UConn coach Geno Auriemma noted in January the women’s game seemingly shifted gears in the past year. Auriemma is 132-23 in NCAA Tournament games and the winningest head coach in postseason play.

“It seem like this past year especially, there’s been kind of a breakthrough,” Auriemma said. “People are so much more aware and engaged. ‘Hey, let me go see what the hoopla is.’ Part of it is and the product has been great, great performances by a lot of terrific players.”

There are other figures that point to the rapid rise in the game. Iowa’s Caitlin Clark and LSU’s Angel Reese are two of the highest-grossing athletes in college sports with NIL values comparable or higher than the top men’s athletes.

Auriemma was once alone on the top tier of coaching salary in women’s basketball. He’s now one of 18 coaches making at least $1 million, according to USA Today’s coaching salary database, and even with South Carolina’s Dawn Staley at $3.1 million. LSU coach Kim Mulkey is the highest paid with a $3.26 million salary in 2023-24. She makes more than men’s basketball coach Matt McMahon ($2.7 million).

Credit in part Clark’s popularity, an undeniable phenomenon even opponents and coaches acknowledge. Iowa games aired on NBC, FOX and ESPN in the regular season. A record regular-season TV audience tuned in for Iowa-Ohio State and more than 800,000 clicked into the FOX-launched TikTok Caitlin Clark cam for Iowa-Maryland.

Clark and Iowa helped set attendance records in 30 of 32 games not played on a neutral court this season and the Hawkeyes set an attendance record for the second consecutive season in Iowa City. At away games, including February dates at Rutgers, Maryland and Purdue, Clark brought secondary ticket market prices to record levels and then returned to the court postgame to sign autographs for adoring fans.

“I was that same kid a few years ago,” Clark said. “I remember going to games like this. I remember wanting to high-five, wanting an autograph, wanting to catch a T-shirt. It does make (their) whole week, and it really takes a second out of your day. That’s how I was raised, to go out of your way to show kindness to somebody else.”
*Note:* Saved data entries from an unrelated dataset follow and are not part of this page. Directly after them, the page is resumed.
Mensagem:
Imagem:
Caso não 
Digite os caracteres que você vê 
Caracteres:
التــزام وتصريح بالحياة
UCLA plays at Pauley Pavilion, its homecourt, in the first two rounds, then would advance to Albany, N.Y., for the regional semifinal and final. Their two possible opponents in those games are No. 3 seed LSU and No. 1 seed Iowa.
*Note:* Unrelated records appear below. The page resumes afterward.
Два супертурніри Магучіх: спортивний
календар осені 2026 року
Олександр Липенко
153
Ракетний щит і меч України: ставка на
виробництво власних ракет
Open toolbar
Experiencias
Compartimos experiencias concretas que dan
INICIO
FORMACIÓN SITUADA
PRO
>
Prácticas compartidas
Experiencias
Those teams were the starring attractions last March, when ratings records were set with more than 12.6 million viewers at the peak of the LSU’s 102-85 win over Iowa in the championship game. A year prior, UConn and South Carolina drew an audience of 4.85 million viewers.
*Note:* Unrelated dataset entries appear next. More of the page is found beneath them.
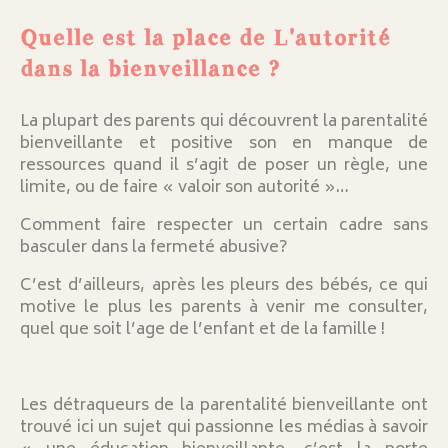
Quelle est la place de L'autorité
dans la bienveillance ?
La plupart des parents qui découvrent la parentalité
bienveillante et positive son en manque de
ressources quand il s’agit de poser un règle, une
limite, ou de faire « valoir son autorité »…
Comment faire respecter un certain cadre sans
basculer dans la fermeté abusive?
C’est d’ailleurs, après les pleurs des bébés, ce qui
motive le plus les parents à venir me consulter,
quel que soit l’age de l’enfant et de la famille !
Les détraqueurs de la parentalité bienveillante ont
trouvé ici un sujet qui passionne les médias à savoir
“It establishes us as one of the very best teams in America,” Iowa’s Lisa Bluder said of the Hawkeyes’ first No. 1 seed since 1992. “It’s just a credit to our recognition, which I’m very happy about. But it’s just a number, right? We got to the championship game last year as a No. 2 seed. We know No. 1 seeds don’t guarantee anything.

The Gamecocks (32-0) are the No. 1 overall seed in the tournament, but Staley said her team doesn’t yet know the gravity of the moment they’re stepping into. Fans lined up three hours before the women’s selection show on Sunday.

“I could not write this script of what it looks like — they made it what it looks like,” Staley said Sunday night. “It’s built on organic, genuine love.”